◆ Activity:
Find the word "CELKEM" in the listing; pull out each line holding it.

◆ Extracted information:

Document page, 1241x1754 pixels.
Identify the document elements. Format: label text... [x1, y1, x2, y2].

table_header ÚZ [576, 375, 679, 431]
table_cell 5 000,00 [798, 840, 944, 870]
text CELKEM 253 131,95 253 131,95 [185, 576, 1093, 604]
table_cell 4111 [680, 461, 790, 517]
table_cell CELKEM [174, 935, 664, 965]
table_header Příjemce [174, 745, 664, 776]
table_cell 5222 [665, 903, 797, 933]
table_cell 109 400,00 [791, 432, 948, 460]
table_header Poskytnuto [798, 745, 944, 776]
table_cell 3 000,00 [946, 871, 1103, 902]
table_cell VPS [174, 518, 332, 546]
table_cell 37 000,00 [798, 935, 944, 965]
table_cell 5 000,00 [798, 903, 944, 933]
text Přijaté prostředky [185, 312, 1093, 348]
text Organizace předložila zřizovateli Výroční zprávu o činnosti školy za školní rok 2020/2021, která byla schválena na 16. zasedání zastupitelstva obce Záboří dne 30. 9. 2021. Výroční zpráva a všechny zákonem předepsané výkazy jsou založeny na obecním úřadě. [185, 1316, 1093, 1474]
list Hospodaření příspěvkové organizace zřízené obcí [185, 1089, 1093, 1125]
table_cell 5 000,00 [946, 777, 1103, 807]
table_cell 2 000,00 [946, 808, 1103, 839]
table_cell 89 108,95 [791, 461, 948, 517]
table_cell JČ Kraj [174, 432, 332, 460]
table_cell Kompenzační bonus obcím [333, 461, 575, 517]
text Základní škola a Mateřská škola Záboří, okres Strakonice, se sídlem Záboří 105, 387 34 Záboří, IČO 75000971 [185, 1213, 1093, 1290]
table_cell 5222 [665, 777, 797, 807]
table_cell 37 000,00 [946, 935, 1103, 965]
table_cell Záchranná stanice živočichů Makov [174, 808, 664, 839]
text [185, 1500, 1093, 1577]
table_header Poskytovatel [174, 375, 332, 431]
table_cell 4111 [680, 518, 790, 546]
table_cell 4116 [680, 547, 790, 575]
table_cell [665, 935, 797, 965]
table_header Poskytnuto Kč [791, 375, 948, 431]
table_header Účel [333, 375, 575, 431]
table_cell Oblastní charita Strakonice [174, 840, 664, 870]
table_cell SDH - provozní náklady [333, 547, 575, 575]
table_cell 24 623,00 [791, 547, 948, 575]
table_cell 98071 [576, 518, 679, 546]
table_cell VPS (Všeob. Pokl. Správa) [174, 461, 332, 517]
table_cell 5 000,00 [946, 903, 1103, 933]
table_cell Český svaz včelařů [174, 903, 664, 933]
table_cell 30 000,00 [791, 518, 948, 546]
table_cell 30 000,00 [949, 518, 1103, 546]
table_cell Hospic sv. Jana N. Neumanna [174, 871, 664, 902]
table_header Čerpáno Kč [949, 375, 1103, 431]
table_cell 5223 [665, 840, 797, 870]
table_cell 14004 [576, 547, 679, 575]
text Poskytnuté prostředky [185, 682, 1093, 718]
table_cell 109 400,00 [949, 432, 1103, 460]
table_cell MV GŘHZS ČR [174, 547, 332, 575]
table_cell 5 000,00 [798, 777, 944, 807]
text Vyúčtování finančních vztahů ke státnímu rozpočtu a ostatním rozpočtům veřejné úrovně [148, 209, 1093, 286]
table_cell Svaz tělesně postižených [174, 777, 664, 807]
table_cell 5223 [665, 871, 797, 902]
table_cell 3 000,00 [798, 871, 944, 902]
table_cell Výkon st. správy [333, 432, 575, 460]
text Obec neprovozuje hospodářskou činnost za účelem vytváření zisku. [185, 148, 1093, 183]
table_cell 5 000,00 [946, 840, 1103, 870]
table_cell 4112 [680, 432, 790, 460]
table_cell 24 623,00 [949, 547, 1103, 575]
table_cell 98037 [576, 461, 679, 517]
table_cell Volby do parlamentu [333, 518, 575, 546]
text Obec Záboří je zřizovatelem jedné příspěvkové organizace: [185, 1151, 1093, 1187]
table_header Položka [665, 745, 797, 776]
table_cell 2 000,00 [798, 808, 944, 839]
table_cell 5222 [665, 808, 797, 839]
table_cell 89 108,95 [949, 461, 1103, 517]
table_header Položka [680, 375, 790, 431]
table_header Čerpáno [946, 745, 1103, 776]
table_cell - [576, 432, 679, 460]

◆ Task solution:
text CELKEM 253 131,95 253 131,95 [185, 576, 1093, 604]
table_cell CELKEM [174, 935, 664, 965]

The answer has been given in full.